Hundreds looked on as, clad in native dress, the dancers circled the large, grassy event center to the sound of increasingly louder drumbeats.
Some songs were ceremonial, others celebratory. But all had significant meaning, and participants came from as far away as Montana and New Mexico to share their traditions.
As Steve Santos, chairman of the local Mechoopda tribe, strolled the site, he was also readying himself to offer an invocation and welcome. “When you go to an area or a land, you pay honor to the Native Americans of the area,” he explained.
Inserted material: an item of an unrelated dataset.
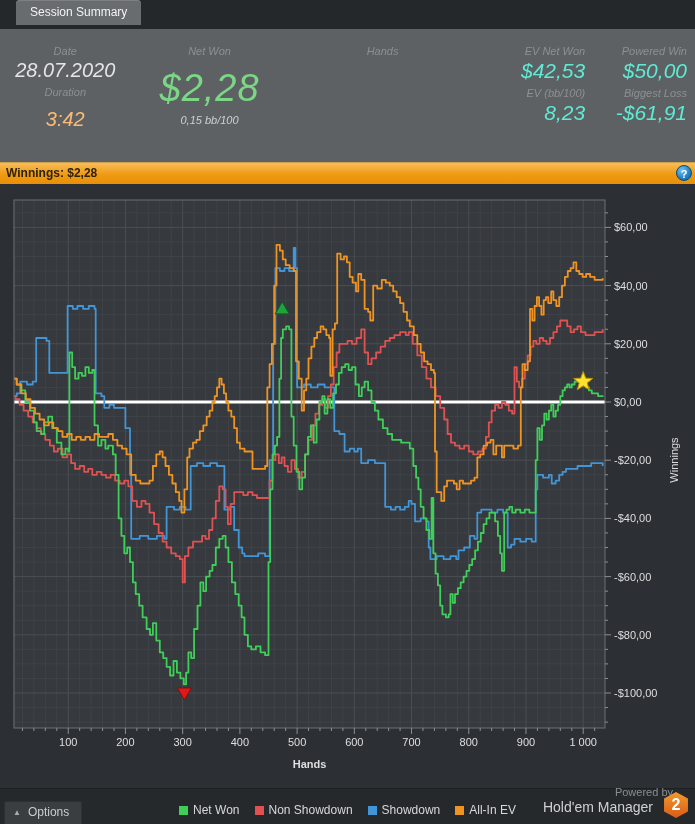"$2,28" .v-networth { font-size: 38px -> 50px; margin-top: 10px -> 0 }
In turn, he said, “It’s an honor to have them here.”
Crafts and merchandise booths included hand-carved flutes, Pendleton blankets and a sea of T-shirts with spectacularly subversive sayings, including the popular “Homeland Security” shirt referencing the invasive date of 1492.
For many of the indigenous people at the pow wow, it was a chance to celebrate their culture in a way that was once forbidden by the United States government.
As he introduced the gourd dance, arena director Shadowhawk mentioned that between 1880 and 1935, the federal government, acting out of ignorance and fear of the Plains Indians, made all cultural activities by Native Americans illegal.
“There was no dancing, no ceremonies, no songs,” he said. To keep their traditions alive, “people had to go underground.”
In recognition of the Native Americans who have been held captive by drugs or alcohol, the pow wow also had a sobriety theme, “Sober Nations,” and health-related booths set up along one edge of the park.